The religious kids were sitting on the ground in a prayer circle near the entrance of the school. They sat off to the side, but made sure to be seen by anyone that passed by, just in case they came across some poor lost soul in need of redemption. They also wielded an acoustic guitar, but used theirs for playing Kumbaya or some other praise Jesus song. They all sang together, loudly and proudly for the entire campus to hear and ignore.
At the south end of the parking lot, close to the football field, a gaggle of cheerleaders watched on as a group of football players horsed around with each other in the student parking lot. The jocks tossed an old, worn football around, running pretend routes and scoring imaginary touchdowns. The girls gathered around them and talked about what was on television last night, or makeup, or boys. Max wasn’t sure what exactly they talked about, but he was fairly confident that it was one or all of those things.
In the middle of the group of girls sat Kennedy Coleman: head cheerleader, beauty queen and Max and Noah’s former best friend. Max had developed a crush on her the moment he had seen her all of those years ago. Despite the falling out the three of them had a few years back, Kennedy still remained the object of Max’s affection. She was more than just some puppy-love crush to Max. He still remembered all of the secret late night conversations the two of them shared over the phone, when they were supposed to be asleep. He remembered her riding to school with him and Noah every day. He knew that he hated what she had become, but he still missed what she used to be to him.
The dark haired vixen sat on the tailgate of Corey Peterson’s oversized, cherry red pickup. They had begun dating the year before, which was another thorn in Max’s side. Corey Peterson had forever been the bane of Max’s existence. He had bullied Max and Noah throughout elementary and middle school, and he had only stopped when he made the football team last year. It drove Max crazy that Kennedy would lo
wer herself to date such an idiot.
Walking toward the entrance of the school, he couldn’t help but stare at her. Kennedy Coleman had developed earlier than most of her girls her age and stood out amongst all of them. Despite Max missing her from an intellectual standpoint, like a lot of boys his age he also found her extremely attractive. He couldn’t help but gawk at the two tanned legs sticking out from her short cheerleading skirt, ankles crossed and knees sligh-
“Watch out!” Noah yelled at Max, but it was too late.

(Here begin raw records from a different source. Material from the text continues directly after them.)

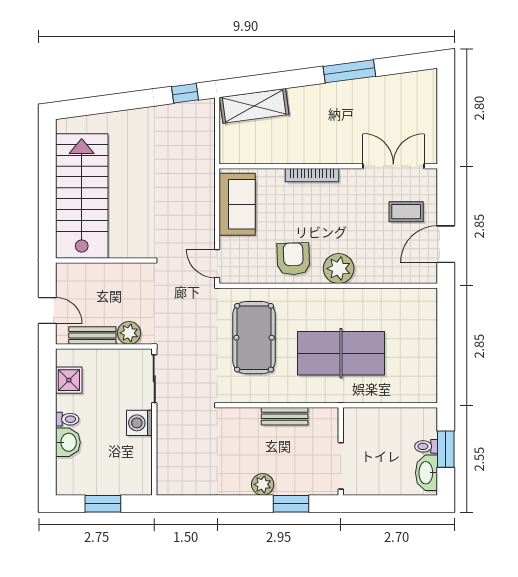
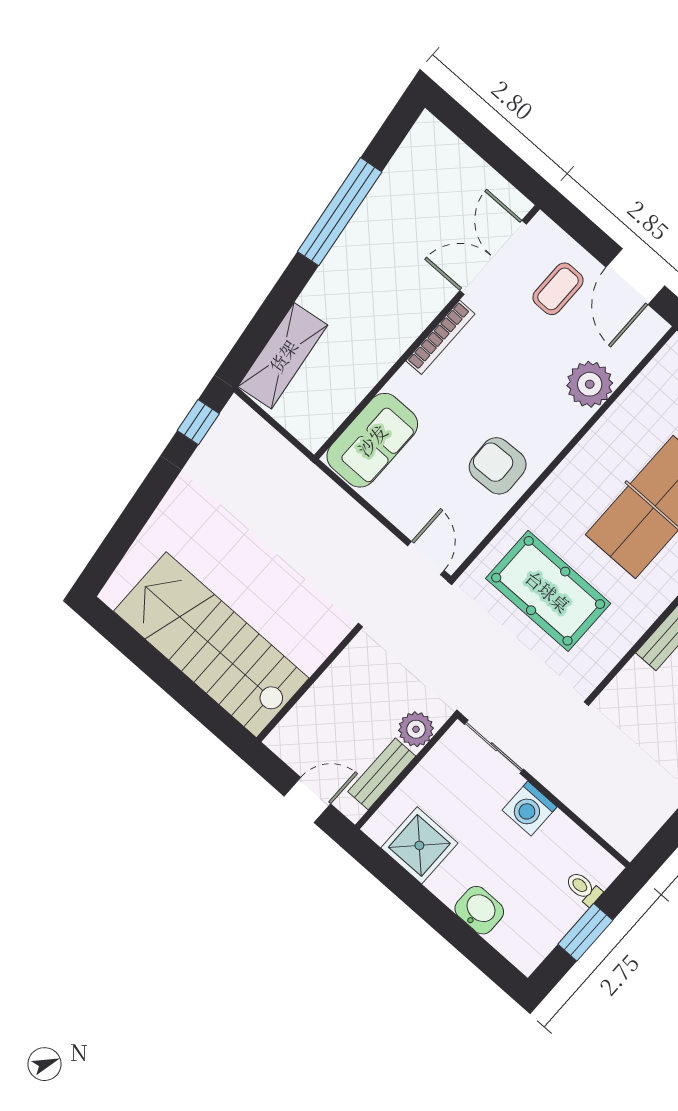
window: (349, 71) -> (340, 212), width x1.46
bookcase: (312, 175) -> (440, 337), moved
sofa: (237, 204) -> (372, 440), moved, turned 90
door: (217, 264) -> (426, 558), swing flipped
plant: (339, 269) -> (590, 384), moved
shower: (69, 380) -> (419, 845), width x1.36, depth x1.36
toilet: (67, 419) -> (583, 888), moved, turned -90

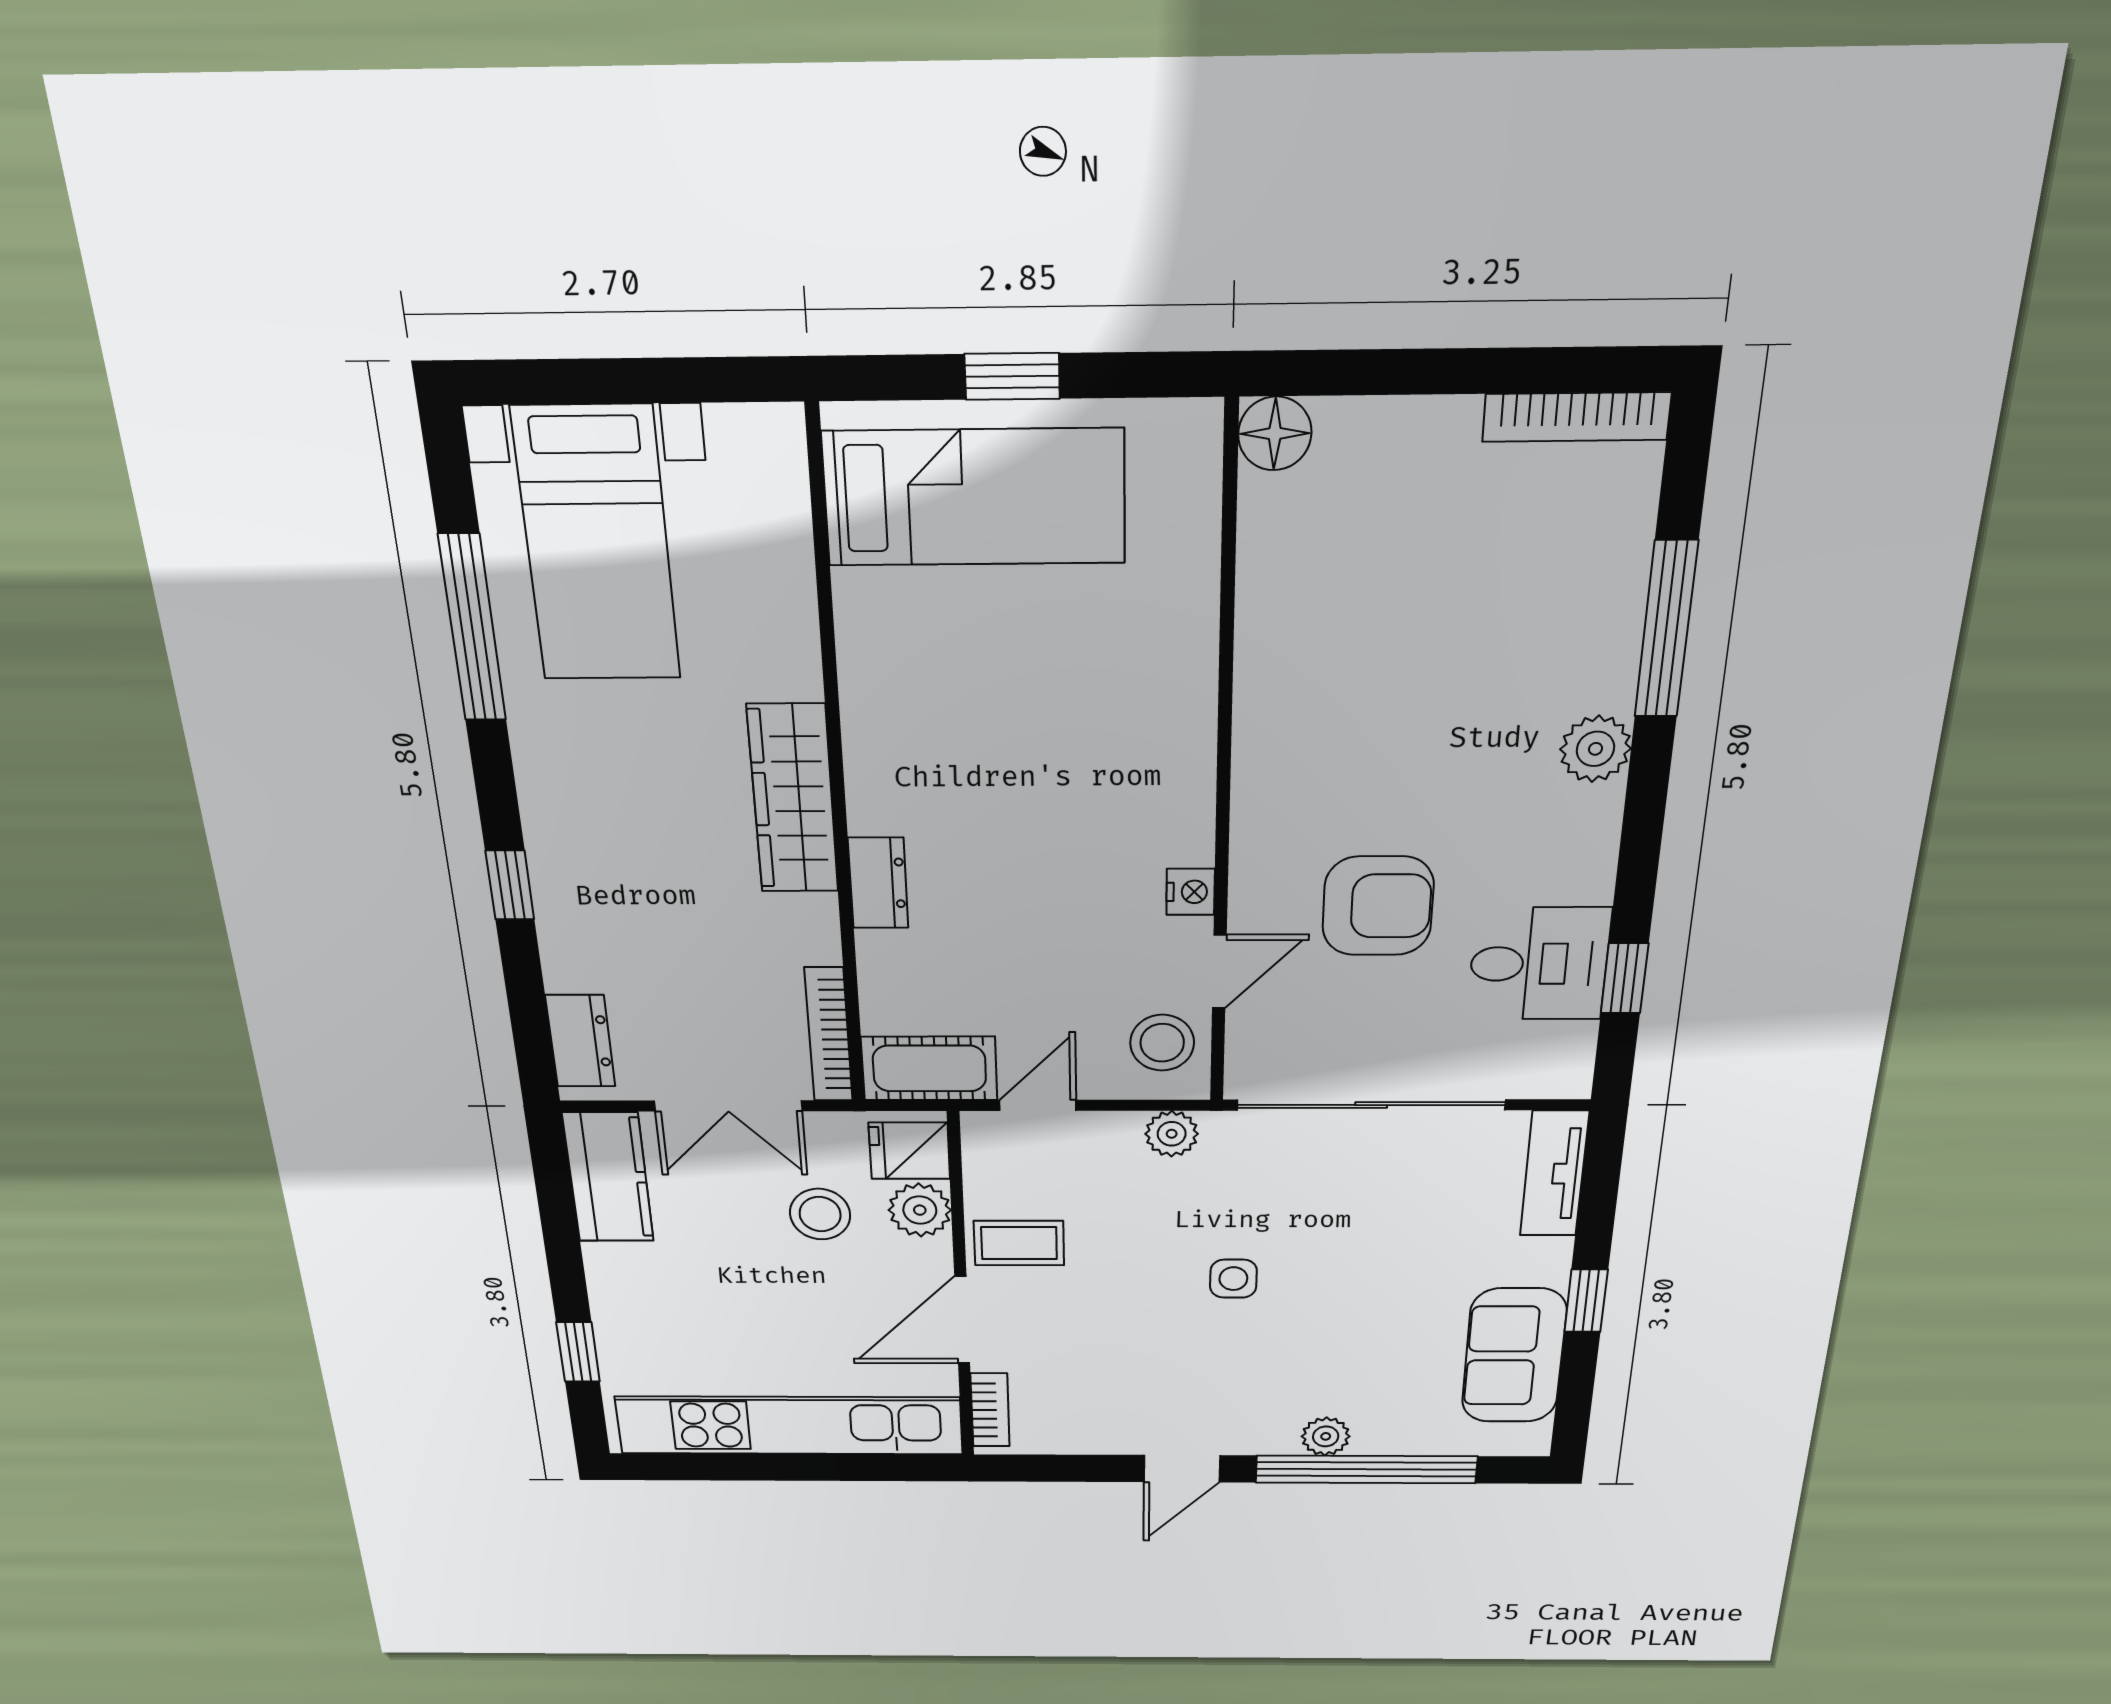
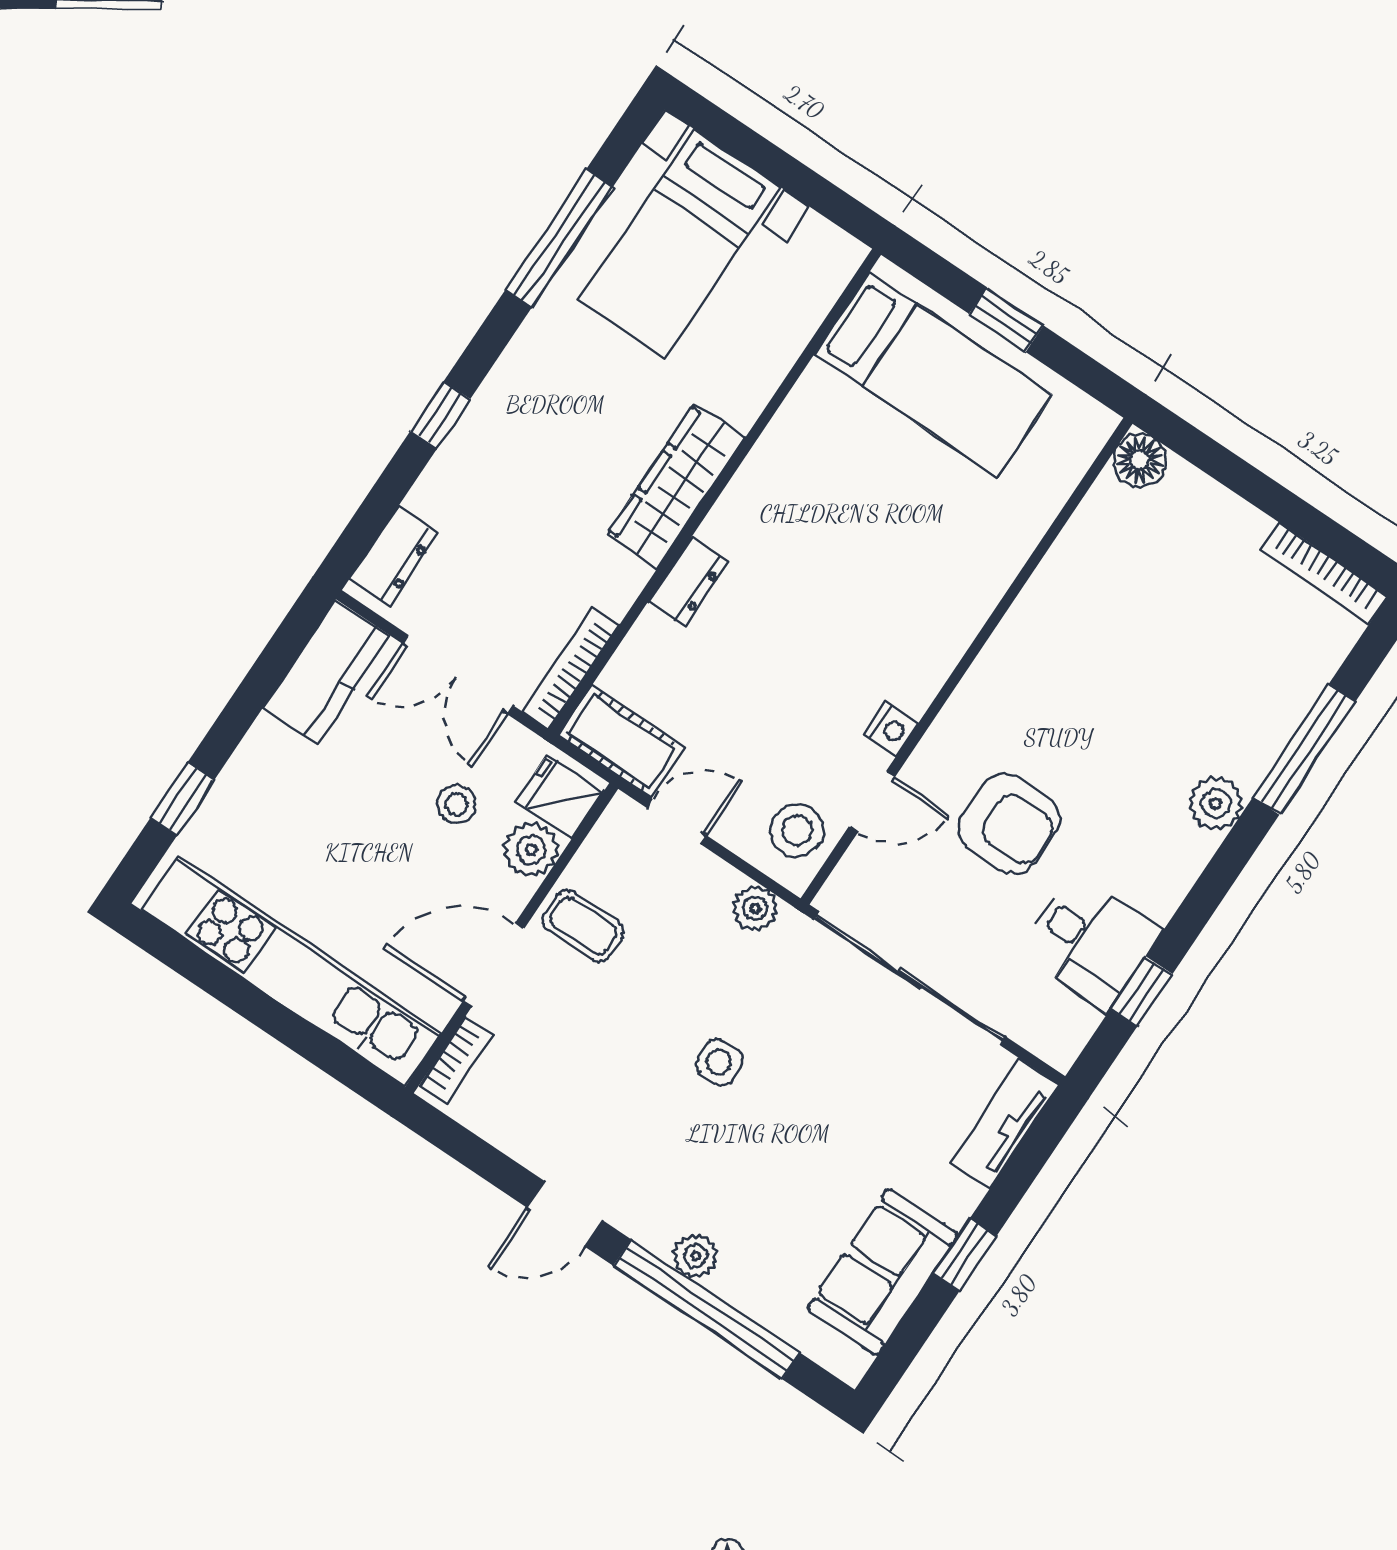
stool: (820, 1214) -> (456, 805), width x0.73, depth x0.73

His hormones had distracted him from the giant concrete step leading into the courtyard. The step was both hated and feared by most of the school, and it had claimed more victims than Max could count. To say that he was less than graceful as he tripped over the concrete slab of evilness would have been an extreme understatement.
Max tried to block the impact of the ground with his free hand, not paying attention to the rogue skateboard in his other hand. The skateboard’s tail made contact with the ground seconds before Max did, and it shot forward into his unguarded face. A sharp pain, mixed with humiliation, rocketed through him, starting at the impact point of his cheek. The pain surged through the rest of his body as his arm scraped against the concrete and his body collapsed with a muted thud. Max laid on the ground motionless, hoping no one had seen him yet.
Noah quickly pulled him up by his waistband, and Max could hear him chuckling under his breath. He pushed Noah off of him and headed for the open doorway of the school. He could feel the stares of everyone in the courtyard, which suddenly erupted into a thunderous applause, followed by a symphony of laughter and cheering.